X_train,X_test,y_train,y_test = train_test_split(X,y)

ridge_model = Ridge(alpha=0.001)
ridge_model.fit(X_train,y_train)
ridge_val_pred = ridge_model.predict(X_test)
ridge_train_pred = ridge_model.predict(X_train)

lasso_model = Lasso(alpha=0.001)
lasso_model.fit(X_train,y_train)
lasso_val_pred = lasso_model.predict(X_test)
lasso_train_pred = lasso_model.predict(X_train)

ridge_val_r2 = r2_score(y_test,ridge_val_pred)
ridge_val_mse = mean_squared_error(y_test,ridge_val_pred)
ridge_train_r2 = r2_score(y_train,ridge_train_pred)  
ridge_train_mse = mean_squared_error(y_train,ridge_train_pred)

lasso_val_r2 = r2_score(y_test,lasso_val_pred)
lasso_val_mse = mean_squared_error(y_test,lasso_val_pred)
lasso_train_r2 = r2_score(y_train,lasso_train_pred)  
lasso_train_mse = mean_squared_error(y_train,lasso_train_pred)

ridgeResults = pd.DataFrame(columns=['Training Accuracy', 'Validation Accuracy'],index=['Mean Squared Error','R2 Score'])

ridgeResults.at['Mean Squared Error','Training Accuracy'] = ridge_train_mse
ridgeResults.at['R2 Score','Training Accuracy'] = ridge_train_r2
ridgeResults.at['Mean Squared Error','Validation Accuracy'] = ridge_val_mse
ridgeResults.at['R2 Score','Validation Accuracy'] = ridge_val_r2

lassoResults = pd.DataFrame(columns=['Training Accuracy', 'Validation Accuracy'],index=['Mean Squared Error','R2 Score'])

lassoResults.at['Mean Squared Error','Training Accuracy'] = lasso_train_mse
lassoResults.at['R2 Score','Training Accuracy'] = lasso_train_r2
lassoResults.at['Mean Squared Error','Validation Accuracy'] = lasso_val_mse
lassoResults.at['R2 Score','Validation Accuracy'] = lasso_val_r2

print("Lasso accuracy results:")
print(lassoResults)
print("\nRidge accuracy results:")
print(ridgeResults)



Lasso accuracy results:
                   Training Accuracy Validation Accuracy
Mean Squared Error        105.381711          114.753285
R2 Score                    0.635541            0.537013

Ridge accuracy results:
                   Training Accuracy Validation Accuracy
Mean Squared Error        105.381711          114.752904
R2 Score                    0.635541            0.537015


*ANSWER HERE*

Alpha in both Lasso and Ridge will determine how much the L1 or L2 regularization will effect the model.
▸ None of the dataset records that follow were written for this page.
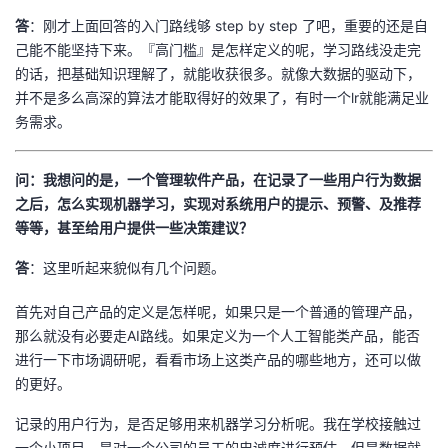
答
：刚才上面回答的入门路线够 step by step 了吧，重要的还是自
己能不能坚持下来。『高门槛』是怎样定义的呢，学习路线没走完
的话，把基础知识理解了，就能收获很多。就像大数据的驱动下，
并不是多么高深的算法才能取得好的效果了，有时一个lr就能满足业
务需求。
问：我想问的是，一个管理软件产品，在记录了一些用户行为数据
之后，怎么实现机器学习，实现对系统用户的提示、预警、及推荐
等等，甚至给用户提供一些决策建议？
答
：这里听起来貌似有几个问题。
首先对自己产品的定义是怎样呢，如果只是一个普通的管理产品，
那么就没有必要走AI路线。如果定义为一个人工智能类产品，能否
进行一下市场调研呢，看看市场上这类产品的哪些地方，还可以做
的更好。
记录的用户行为，是否足够用来机器学习分析呢。我在学校接触过
一个小项目，是对一个公司的员工的忠诚度进行预估，但是数据就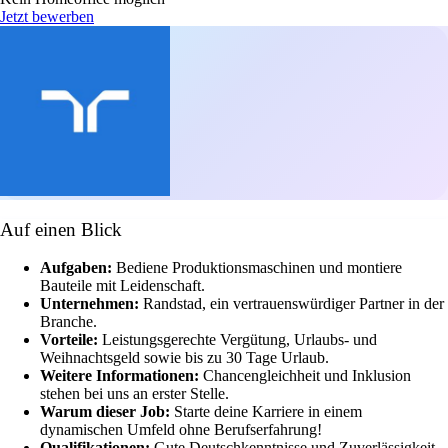
Jetzt bewerben
Auf einen Blick
Aufgaben:
Bediene Produktionsmaschinen und montiere
Bauteile mit Leidenschaft.
Unternehmen:
Randstad, ein vertrauenswürdiger Partner in der
Branche.
Vorteile:
Leistungsgerechte Vergütung, Urlaubs- und
Weihnachtsgeld sowie bis zu 30 Tage Urlaub.
Weitere Informationen:
Chancengleichheit und Inklusion
stehen bei uns an erster Stelle.
Warum dieser Job:
Starte deine Karriere in einem
dynamischen Umfeld ohne Berufserfahrung!
Qualifikationen:
Gute Deutschkenntnisse und Zuverlässigkeit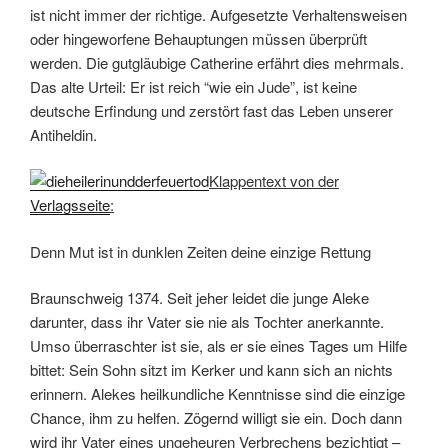
ist nicht immer der richtige. Aufgesetzte Verhaltensweisen
oder hingeworfene Behauptungen müssen überprüft
werden. Die gutgläubige Catherine erfährt dies mehrmals.
Das alte Urteil: Er ist reich “wie ein Jude”, ist keine
deutsche Erfindung und zerstört fast das Leben unserer
Antiheldin.
Klappentext von der
Verlagsseite
:
Denn Mut ist in dunklen Zeiten deine einzige Rettung
Braunschweig 1374. Seit jeher leidet die junge Aleke
darunter, dass ihr Vater sie nie als Tochter anerkannte.
Umso überraschter ist sie, als er sie eines Tages um Hilfe
bittet: Sein Sohn sitzt im Kerker und kann sich an nichts
erinnern. Alekes heilkundliche Kenntnisse sind die einzige
Chance, ihm zu helfen. Zögernd willigt sie ein. Doch dann
wird ihr Vater eines ungeheuren Verbrechens bezichtigt –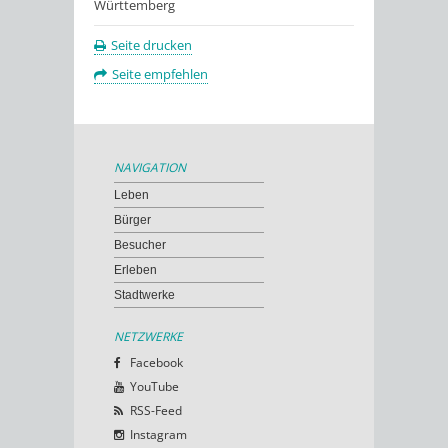
Württemberg
Seite drucken
Seite empfehlen
NAVIGATION
Leben
Bürger
Besucher
Erleben
Stadtwerke
NETZWERKE
Facebook
YouTube
RSS-Feed
Instagram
For lasso it will be L1 regularization, if the alpha is zero the model will be the same as Linear Regression, and a higher alpha means the model will apply L1 regularization more aggressively. Ridge Regression uses L2 regularization, meaning when alpha is zero the model will be the same as Linear Regression, and a higher alpha means the model will apply L2 regularization more aggressively, until all the coefficients become zero.